Recent months have seen greater security cooperation between Russia and China as they find common ground against the U.S. The neighboring giants last month held their first joint naval drill in the South China Sea and both have condemned U.S. plans to deploy a U.S. missile shield in South Korea. A Russian general said this week the military was working with China to counter an expansion of U.S. missile defenses, which they see as upsetting the balance between the three nuclear powers.

“The fact that both countries started to talk about joint actions on the military level is a very serious development,” said Vasily Kashin, a senior fellow of Russian Academy of Science’s Far Eastern Studies Institute. “The threat from U.S. missile defense pushes both China and Russia closer to each other. For Russia and China, the policy of containment is the containment of the U.S. first of all.”
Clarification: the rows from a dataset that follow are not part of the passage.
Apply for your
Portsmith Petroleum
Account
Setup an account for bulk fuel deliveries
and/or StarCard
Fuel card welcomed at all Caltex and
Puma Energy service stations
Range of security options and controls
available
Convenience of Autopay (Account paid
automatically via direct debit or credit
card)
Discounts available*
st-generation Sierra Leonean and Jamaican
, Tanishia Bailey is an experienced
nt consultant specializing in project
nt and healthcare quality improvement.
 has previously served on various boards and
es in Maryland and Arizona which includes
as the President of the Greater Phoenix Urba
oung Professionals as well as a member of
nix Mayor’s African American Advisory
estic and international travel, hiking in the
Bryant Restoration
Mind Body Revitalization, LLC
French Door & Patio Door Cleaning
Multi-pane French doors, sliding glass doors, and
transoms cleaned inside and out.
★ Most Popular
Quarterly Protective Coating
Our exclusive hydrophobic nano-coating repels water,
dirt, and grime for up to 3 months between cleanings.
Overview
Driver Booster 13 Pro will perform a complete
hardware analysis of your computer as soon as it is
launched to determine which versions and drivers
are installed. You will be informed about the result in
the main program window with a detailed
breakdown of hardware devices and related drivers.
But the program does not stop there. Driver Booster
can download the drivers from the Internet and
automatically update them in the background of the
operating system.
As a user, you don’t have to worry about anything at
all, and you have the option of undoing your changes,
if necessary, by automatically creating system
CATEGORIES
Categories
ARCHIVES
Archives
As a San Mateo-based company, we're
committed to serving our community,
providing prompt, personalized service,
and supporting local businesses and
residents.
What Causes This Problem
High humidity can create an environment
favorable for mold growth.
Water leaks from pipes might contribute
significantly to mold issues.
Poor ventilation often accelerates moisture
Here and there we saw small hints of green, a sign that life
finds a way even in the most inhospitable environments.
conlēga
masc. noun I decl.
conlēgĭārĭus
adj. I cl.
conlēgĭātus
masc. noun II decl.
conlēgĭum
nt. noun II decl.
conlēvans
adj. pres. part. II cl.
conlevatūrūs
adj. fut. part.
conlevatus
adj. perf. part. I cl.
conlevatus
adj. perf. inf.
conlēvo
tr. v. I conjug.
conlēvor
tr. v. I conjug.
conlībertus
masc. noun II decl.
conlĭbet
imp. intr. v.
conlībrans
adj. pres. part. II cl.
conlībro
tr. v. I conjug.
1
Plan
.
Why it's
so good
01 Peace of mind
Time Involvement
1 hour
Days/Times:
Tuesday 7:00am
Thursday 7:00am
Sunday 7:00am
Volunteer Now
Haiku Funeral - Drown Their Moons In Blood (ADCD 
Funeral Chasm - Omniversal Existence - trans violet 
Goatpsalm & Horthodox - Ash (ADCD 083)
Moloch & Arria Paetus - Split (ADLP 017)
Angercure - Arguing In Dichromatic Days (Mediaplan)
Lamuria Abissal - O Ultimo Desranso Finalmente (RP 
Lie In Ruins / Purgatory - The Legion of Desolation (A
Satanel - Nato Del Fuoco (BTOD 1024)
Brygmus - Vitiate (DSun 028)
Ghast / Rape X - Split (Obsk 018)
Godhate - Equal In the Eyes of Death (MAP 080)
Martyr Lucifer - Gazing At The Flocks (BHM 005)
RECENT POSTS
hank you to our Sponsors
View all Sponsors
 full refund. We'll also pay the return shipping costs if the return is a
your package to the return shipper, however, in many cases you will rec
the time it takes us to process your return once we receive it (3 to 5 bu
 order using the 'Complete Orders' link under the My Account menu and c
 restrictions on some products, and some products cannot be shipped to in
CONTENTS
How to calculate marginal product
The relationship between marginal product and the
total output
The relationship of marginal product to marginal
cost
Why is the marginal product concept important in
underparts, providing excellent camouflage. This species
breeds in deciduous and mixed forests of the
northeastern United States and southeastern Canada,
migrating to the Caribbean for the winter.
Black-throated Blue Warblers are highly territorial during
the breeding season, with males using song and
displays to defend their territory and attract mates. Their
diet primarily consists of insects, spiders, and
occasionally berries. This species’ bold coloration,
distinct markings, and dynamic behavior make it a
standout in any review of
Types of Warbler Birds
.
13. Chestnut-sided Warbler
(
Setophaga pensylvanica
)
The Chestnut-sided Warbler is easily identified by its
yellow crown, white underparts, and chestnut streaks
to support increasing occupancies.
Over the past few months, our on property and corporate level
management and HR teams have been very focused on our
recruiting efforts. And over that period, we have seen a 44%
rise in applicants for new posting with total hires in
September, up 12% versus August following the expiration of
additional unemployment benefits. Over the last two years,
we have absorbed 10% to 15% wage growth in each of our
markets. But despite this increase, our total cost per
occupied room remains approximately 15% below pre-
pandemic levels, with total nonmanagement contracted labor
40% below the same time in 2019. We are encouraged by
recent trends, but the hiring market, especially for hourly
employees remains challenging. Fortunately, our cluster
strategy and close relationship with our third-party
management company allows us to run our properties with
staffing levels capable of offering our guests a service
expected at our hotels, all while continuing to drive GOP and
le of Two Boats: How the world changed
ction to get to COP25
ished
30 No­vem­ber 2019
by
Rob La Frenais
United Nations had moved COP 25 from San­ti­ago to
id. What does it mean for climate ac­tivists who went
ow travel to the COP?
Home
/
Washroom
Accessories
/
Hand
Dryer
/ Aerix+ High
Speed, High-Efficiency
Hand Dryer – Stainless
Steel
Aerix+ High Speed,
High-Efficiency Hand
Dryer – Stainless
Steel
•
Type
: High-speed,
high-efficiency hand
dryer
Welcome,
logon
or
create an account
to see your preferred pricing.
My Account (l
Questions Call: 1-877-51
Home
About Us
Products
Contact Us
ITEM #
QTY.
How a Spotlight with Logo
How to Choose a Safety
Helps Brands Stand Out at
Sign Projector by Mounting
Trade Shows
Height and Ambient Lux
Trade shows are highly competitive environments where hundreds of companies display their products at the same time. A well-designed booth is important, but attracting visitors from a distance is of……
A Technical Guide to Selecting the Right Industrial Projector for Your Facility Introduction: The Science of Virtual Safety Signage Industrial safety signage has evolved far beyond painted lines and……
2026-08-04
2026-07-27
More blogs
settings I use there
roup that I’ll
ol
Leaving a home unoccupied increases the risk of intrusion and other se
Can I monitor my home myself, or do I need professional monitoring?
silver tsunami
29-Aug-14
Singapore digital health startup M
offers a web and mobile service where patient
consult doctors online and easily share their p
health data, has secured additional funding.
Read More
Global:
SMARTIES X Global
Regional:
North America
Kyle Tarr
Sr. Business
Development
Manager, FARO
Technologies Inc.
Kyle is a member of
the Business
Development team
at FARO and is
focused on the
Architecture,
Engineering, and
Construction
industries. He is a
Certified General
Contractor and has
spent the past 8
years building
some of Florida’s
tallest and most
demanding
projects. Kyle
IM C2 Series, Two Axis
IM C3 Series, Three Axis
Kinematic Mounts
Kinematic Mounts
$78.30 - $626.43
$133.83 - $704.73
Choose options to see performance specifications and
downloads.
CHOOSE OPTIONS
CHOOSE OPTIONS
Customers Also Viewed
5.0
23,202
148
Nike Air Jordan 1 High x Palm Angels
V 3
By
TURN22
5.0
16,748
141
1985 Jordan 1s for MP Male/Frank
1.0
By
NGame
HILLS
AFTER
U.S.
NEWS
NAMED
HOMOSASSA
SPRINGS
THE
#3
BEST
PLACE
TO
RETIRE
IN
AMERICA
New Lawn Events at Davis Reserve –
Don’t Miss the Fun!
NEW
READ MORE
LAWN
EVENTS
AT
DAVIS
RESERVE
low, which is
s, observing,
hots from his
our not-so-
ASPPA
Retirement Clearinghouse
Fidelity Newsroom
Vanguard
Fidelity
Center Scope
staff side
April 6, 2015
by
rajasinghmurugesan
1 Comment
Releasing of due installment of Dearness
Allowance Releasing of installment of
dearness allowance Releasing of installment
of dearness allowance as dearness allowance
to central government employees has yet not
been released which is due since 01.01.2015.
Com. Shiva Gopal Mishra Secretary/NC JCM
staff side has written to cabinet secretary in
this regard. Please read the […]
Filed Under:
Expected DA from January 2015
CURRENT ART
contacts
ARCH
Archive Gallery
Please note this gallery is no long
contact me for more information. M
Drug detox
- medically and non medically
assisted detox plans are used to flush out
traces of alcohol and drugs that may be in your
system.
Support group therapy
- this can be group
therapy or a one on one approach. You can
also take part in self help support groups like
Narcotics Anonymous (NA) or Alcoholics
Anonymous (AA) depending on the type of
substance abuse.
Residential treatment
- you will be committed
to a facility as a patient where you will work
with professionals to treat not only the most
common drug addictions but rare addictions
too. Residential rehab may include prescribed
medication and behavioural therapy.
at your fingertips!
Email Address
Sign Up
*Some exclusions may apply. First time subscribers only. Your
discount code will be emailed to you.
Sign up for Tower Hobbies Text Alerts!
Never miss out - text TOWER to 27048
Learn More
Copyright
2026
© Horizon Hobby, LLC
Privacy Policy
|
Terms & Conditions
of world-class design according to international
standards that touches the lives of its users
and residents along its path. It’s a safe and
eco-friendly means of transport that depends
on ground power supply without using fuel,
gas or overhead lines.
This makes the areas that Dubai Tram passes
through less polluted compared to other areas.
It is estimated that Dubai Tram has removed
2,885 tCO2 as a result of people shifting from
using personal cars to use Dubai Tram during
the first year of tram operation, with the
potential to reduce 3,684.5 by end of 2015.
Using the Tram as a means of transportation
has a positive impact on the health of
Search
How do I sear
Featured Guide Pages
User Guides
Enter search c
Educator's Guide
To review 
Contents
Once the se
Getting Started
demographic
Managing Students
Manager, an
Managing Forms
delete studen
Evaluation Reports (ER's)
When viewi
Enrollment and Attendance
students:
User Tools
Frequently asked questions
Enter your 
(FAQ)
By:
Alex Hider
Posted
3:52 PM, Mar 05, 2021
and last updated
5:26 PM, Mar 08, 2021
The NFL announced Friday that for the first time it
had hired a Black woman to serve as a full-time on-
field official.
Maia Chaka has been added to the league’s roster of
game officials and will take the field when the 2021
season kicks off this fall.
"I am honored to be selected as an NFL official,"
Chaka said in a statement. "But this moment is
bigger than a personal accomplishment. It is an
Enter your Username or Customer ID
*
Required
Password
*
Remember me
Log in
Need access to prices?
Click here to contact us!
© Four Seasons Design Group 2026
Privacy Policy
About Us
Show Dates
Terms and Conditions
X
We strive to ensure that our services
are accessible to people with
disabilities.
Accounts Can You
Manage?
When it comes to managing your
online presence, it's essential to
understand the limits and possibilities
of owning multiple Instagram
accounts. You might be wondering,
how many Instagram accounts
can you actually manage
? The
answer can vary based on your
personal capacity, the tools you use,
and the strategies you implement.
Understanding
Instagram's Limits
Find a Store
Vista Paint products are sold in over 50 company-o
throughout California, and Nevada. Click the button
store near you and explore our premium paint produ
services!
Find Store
The moves show how the rapport between Xi and Putin — as shown by frequent visits and personal gifts — has begun to foster more formal security ties. Their planned encounter on the sidelines of the BRICS summit in the Indian resort region of Goa would be their fourth this year and their 19th one-on-one meeting since Xi took power 2012. China saw a surge in Russian ice cream sales last month after Putin brought some for Xi, and Putin told China’s state broadcaster they celebrated his birthday in 2013 by drinking vodka shots “like two college students.”

The development of those ties has coincided with a decline in both nations’ relations with Washington. Russia has provided powerful backing for China’s efforts to challenge the U.S.’ longstanding security dominance in the Asian-Pacific region.

Lt. Gen. Viktor Poznikhir, of the Russian Armed Forces General Staff, said computer command staff from the two countries conducted a missile-defense exercise this year to counter a successful deployment of a U.S. missile shield. “We are working together on ways to minimize possible damage to the security of our countries,” Poznikhir told a security forum in Beijing on Tuesday.

China meanwhile backed Russia’s failed United Nations resolution last weekend that would have urged a cease-fire without a halt to the bombing of Aleppo, Syria. It abstained from a competing French-drafted proposal that sought an end to airstrikes and military flights over the besieged city.

“We cannot choose our neighbors and this is a good thing,” Putin said Wednesday in Moscow at a business forum. “Over these last decades, we have developed quite unique relations of trust and mutual support.”

While the countries describe ties as the “best ever,” few expect them to forge a formal military alliance to rival the U.S.-led NATO. They share a long history of tensions, including a brief Cold War conflict on their 2,600-mile border. China, with its growing military might, long ago passed Russia economically and has been testing the limits of Moscow’s trust with expansions into former Soviet republics in Eastern Europe and Central Asia.

“I definitely think this energized cooperation is significant, but fundamentally Russia and China will put their own interests first,” said Sarah Lain, a research fellow at the London-based Royal United Services Institute who specializes in Russia’s ties to world powers. “They will support each other on things that are of mutual interest, which is usually aimed at demonstrating an alternative power base to that of the U.S.”